Since only part of the material below is wanted, output exactly the lines from the one with "if (signal(SIGWINCH, sig_winch)" up to and including the one with "##### 18-13 tecmcap、tezminfo 和 curses".

※ ※ ※

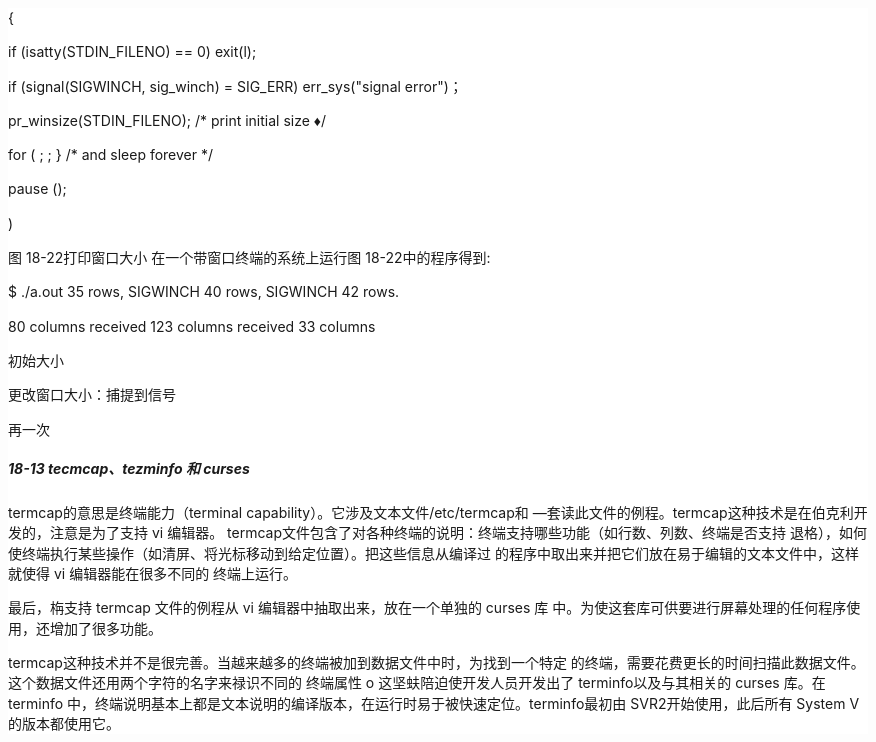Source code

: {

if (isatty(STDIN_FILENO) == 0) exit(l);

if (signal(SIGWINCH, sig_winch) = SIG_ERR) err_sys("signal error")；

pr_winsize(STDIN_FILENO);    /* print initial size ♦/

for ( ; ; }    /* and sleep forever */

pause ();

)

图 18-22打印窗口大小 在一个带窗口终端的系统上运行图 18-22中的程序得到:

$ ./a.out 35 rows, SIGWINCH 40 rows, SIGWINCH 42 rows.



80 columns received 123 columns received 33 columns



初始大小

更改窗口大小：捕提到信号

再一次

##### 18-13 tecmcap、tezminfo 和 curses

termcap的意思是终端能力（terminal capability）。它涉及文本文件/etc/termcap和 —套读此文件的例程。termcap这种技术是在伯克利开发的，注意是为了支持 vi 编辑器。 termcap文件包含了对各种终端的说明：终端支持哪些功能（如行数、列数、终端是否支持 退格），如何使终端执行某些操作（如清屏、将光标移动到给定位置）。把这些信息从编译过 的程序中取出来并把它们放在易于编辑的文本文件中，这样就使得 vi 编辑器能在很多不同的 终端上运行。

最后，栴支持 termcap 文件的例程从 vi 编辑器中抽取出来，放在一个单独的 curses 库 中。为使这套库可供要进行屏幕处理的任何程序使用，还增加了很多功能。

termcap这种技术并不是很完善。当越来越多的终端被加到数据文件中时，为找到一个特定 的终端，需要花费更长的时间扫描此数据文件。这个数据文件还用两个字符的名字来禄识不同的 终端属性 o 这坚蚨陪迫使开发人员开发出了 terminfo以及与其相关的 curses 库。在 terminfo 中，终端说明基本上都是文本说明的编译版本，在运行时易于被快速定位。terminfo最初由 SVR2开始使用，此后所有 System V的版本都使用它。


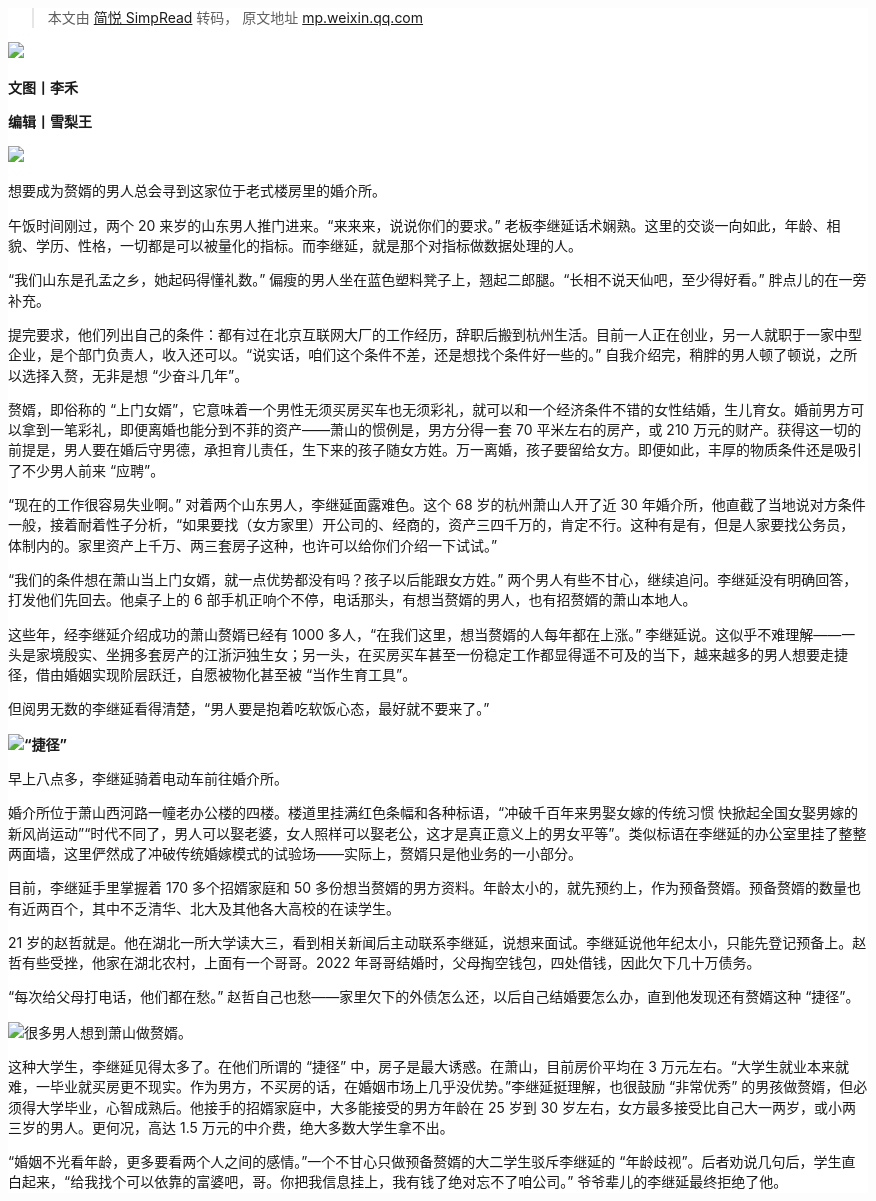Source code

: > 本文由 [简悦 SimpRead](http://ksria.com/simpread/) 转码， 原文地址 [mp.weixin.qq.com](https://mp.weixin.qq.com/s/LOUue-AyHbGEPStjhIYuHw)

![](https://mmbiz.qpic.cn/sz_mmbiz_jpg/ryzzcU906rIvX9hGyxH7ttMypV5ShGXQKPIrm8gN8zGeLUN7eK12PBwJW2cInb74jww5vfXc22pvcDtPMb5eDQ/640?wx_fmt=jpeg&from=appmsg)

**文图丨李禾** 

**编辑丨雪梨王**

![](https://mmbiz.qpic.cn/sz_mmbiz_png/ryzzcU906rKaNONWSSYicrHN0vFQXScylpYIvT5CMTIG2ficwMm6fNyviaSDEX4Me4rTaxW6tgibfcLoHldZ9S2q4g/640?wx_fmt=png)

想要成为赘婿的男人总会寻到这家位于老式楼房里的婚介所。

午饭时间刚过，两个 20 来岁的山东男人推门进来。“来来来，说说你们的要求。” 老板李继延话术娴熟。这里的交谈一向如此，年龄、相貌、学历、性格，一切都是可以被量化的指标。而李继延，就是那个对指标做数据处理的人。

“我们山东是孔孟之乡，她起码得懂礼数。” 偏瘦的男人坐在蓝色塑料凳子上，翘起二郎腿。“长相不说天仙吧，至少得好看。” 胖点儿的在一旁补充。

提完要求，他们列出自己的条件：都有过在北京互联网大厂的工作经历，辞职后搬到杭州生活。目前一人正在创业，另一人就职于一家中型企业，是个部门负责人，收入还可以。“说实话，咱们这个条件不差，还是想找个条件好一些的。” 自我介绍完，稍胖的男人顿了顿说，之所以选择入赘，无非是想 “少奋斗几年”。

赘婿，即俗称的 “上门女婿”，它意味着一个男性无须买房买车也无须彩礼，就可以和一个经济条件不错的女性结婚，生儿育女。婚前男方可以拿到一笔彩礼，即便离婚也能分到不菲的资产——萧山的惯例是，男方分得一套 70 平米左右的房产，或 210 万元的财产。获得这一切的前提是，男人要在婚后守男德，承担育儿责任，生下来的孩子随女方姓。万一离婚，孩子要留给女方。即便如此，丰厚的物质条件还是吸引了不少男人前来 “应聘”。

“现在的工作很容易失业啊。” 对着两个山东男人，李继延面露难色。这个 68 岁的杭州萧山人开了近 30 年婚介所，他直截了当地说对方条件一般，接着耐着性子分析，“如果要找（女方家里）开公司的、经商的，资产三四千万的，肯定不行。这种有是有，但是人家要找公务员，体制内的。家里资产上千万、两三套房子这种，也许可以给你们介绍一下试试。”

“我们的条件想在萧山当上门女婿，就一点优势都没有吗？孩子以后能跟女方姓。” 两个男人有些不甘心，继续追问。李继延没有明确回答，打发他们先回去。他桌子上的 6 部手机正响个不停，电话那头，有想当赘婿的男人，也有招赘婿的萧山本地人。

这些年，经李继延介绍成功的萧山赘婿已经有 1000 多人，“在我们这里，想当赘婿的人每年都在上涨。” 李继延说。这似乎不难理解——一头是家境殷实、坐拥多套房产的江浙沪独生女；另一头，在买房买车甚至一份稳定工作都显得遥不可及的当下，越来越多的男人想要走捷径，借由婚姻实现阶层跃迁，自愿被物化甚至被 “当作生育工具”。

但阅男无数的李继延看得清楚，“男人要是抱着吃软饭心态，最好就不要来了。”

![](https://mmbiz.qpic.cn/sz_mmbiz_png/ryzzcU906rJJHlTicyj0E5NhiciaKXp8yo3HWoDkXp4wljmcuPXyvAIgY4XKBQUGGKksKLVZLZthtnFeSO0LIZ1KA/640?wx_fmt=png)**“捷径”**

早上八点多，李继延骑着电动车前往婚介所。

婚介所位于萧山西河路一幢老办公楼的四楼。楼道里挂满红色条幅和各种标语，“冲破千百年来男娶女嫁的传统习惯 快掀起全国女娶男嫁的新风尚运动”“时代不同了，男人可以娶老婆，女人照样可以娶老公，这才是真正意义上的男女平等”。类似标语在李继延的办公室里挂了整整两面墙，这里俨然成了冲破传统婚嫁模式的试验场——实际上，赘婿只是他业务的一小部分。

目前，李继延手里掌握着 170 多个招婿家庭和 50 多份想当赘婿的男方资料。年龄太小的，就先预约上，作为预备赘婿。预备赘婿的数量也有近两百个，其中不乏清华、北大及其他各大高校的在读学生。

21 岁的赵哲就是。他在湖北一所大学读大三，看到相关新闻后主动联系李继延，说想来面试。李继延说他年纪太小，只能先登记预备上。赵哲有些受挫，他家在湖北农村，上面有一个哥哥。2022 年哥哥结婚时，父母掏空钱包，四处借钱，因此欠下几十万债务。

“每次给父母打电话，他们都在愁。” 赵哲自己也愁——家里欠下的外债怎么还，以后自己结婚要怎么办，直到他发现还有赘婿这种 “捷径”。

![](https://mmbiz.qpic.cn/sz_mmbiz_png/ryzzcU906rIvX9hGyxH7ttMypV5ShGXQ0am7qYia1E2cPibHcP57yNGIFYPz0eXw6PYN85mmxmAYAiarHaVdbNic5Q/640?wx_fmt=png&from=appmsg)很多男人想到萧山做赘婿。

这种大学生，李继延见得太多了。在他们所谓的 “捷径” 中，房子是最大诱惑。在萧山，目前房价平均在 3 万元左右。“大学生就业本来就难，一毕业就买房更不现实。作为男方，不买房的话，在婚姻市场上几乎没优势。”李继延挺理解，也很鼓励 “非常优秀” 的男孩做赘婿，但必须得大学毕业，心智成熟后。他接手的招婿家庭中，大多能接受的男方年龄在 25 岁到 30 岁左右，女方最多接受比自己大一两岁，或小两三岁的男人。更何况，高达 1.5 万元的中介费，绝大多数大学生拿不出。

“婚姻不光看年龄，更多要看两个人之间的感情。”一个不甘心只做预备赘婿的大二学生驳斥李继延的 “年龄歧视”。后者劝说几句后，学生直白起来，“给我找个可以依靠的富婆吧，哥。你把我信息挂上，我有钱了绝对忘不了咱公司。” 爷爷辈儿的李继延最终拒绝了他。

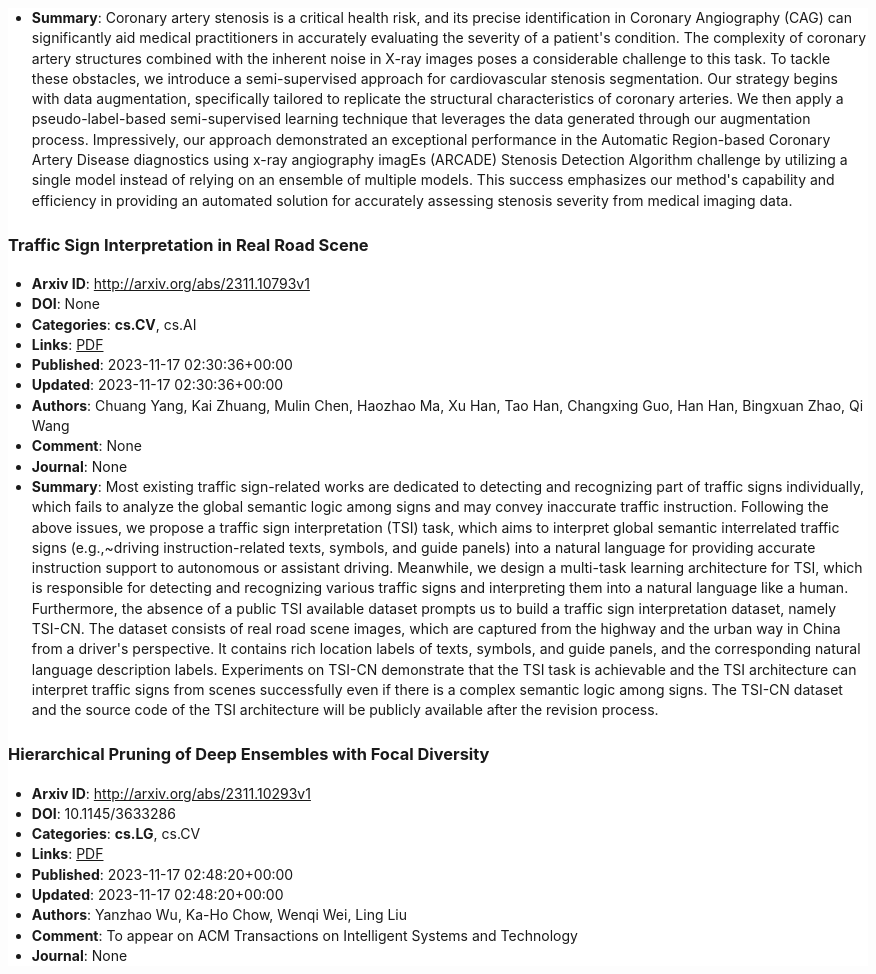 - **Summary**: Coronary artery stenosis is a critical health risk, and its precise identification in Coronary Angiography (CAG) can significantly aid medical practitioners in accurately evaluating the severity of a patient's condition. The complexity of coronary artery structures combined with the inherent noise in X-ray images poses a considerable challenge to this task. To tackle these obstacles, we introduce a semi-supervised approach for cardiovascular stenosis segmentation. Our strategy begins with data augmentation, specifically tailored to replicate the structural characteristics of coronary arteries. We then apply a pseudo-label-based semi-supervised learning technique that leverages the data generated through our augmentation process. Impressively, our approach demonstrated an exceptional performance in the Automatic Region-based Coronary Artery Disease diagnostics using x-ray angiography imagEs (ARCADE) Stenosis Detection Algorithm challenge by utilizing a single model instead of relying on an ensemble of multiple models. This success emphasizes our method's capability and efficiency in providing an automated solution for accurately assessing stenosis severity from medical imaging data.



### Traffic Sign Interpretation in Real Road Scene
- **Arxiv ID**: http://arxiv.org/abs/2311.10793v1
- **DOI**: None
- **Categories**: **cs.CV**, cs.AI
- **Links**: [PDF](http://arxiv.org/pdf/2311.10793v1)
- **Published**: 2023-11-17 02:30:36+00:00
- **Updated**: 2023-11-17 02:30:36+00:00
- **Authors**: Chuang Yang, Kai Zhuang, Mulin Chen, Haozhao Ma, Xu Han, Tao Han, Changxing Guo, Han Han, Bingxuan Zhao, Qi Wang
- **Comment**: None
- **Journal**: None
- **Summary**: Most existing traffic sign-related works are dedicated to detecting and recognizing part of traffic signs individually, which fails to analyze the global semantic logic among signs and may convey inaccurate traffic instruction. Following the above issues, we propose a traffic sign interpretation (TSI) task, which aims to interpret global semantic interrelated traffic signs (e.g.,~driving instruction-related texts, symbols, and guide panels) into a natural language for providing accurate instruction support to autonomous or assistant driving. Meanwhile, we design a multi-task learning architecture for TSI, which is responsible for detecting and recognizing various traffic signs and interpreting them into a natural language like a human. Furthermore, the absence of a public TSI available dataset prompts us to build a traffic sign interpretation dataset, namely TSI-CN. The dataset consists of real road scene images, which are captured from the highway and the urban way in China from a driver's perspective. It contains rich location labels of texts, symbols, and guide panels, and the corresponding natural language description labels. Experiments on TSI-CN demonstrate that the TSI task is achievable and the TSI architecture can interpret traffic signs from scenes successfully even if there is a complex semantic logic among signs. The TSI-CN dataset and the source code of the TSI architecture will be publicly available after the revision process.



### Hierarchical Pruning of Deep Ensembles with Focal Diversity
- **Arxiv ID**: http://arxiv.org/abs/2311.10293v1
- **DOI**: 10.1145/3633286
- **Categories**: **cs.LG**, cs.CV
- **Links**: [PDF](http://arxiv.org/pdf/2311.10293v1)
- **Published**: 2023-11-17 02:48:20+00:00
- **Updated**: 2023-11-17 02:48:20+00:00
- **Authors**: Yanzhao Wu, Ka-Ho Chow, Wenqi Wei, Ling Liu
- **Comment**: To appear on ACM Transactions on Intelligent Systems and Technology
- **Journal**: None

※ ※ ※

• **Exercise response**
if (signal(SIGWINCH, sig_winch) = SIG_ERR) err_sys("signal error")；

pr_winsize(STDIN_FILENO);    /* print initial size ♦/

for ( ; ; }    /* and sleep forever */

pause ();

)

图 18-22打印窗口大小 在一个带窗口终端的系统上运行图 18-22中的程序得到:

$ ./a.out 35 rows, SIGWINCH 40 rows, SIGWINCH 42 rows.



80 columns received 123 columns received 33 columns



初始大小

更改窗口大小：捕提到信号

再一次

##### 18-13 tecmcap、tezminfo 和 curses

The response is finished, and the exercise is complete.